═══ THE RECORDS

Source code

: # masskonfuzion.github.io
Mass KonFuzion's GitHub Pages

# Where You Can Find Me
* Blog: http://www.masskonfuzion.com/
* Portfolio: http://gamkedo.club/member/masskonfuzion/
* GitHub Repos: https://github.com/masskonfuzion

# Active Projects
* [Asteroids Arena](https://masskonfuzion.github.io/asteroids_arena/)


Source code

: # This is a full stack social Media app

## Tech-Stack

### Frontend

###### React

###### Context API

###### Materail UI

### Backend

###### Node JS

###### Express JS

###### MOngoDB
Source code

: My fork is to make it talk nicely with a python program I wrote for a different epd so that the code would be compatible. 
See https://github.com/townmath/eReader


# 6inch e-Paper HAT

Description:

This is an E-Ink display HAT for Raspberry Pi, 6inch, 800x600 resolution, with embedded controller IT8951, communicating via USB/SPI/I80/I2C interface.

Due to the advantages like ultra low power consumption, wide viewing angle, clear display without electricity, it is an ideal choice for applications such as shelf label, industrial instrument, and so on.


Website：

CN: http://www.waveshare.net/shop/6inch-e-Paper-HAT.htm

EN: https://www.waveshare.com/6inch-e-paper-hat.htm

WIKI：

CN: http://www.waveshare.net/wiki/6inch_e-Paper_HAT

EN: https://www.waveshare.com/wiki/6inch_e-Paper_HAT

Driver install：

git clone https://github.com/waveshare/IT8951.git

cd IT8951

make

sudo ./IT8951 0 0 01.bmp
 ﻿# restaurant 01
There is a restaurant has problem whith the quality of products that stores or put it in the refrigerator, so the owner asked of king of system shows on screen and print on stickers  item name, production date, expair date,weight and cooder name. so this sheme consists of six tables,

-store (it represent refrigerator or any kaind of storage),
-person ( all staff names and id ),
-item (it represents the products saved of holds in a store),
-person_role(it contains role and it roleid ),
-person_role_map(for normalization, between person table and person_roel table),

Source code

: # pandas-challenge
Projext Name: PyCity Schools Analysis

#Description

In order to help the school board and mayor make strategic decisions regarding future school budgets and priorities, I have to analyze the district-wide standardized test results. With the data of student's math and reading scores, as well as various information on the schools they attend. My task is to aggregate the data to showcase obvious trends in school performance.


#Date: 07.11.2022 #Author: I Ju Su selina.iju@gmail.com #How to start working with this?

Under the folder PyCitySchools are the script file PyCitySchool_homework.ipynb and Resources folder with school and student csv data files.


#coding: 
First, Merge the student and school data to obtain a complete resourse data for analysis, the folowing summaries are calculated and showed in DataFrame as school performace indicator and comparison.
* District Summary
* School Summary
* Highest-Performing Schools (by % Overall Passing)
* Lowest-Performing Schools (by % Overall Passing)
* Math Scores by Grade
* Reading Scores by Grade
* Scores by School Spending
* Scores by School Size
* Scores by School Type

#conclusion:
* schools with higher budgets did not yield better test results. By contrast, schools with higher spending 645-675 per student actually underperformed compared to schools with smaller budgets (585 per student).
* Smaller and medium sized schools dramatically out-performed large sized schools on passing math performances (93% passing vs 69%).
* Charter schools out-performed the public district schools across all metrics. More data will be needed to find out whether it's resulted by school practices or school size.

══════

ASSIGNMENT: Word for word, set down the lines from the beginning of the records through the line that holds "### Backend". Leave out the rest.

WRITTEN RESPONSE:
Source code

: # masskonfuzion.github.io
Mass KonFuzion's GitHub Pages

# Where You Can Find Me
* Blog: http://www.masskonfuzion.com/
* Portfolio: http://gamkedo.club/member/masskonfuzion/
* GitHub Repos: https://github.com/masskonfuzion

# Active Projects
* [Asteroids Arena](https://masskonfuzion.github.io/asteroids_arena/)


Source code

: # This is a full stack social Media app

## Tech-Stack

### Frontend

###### React

###### Context API

###### Materail UI

### Backend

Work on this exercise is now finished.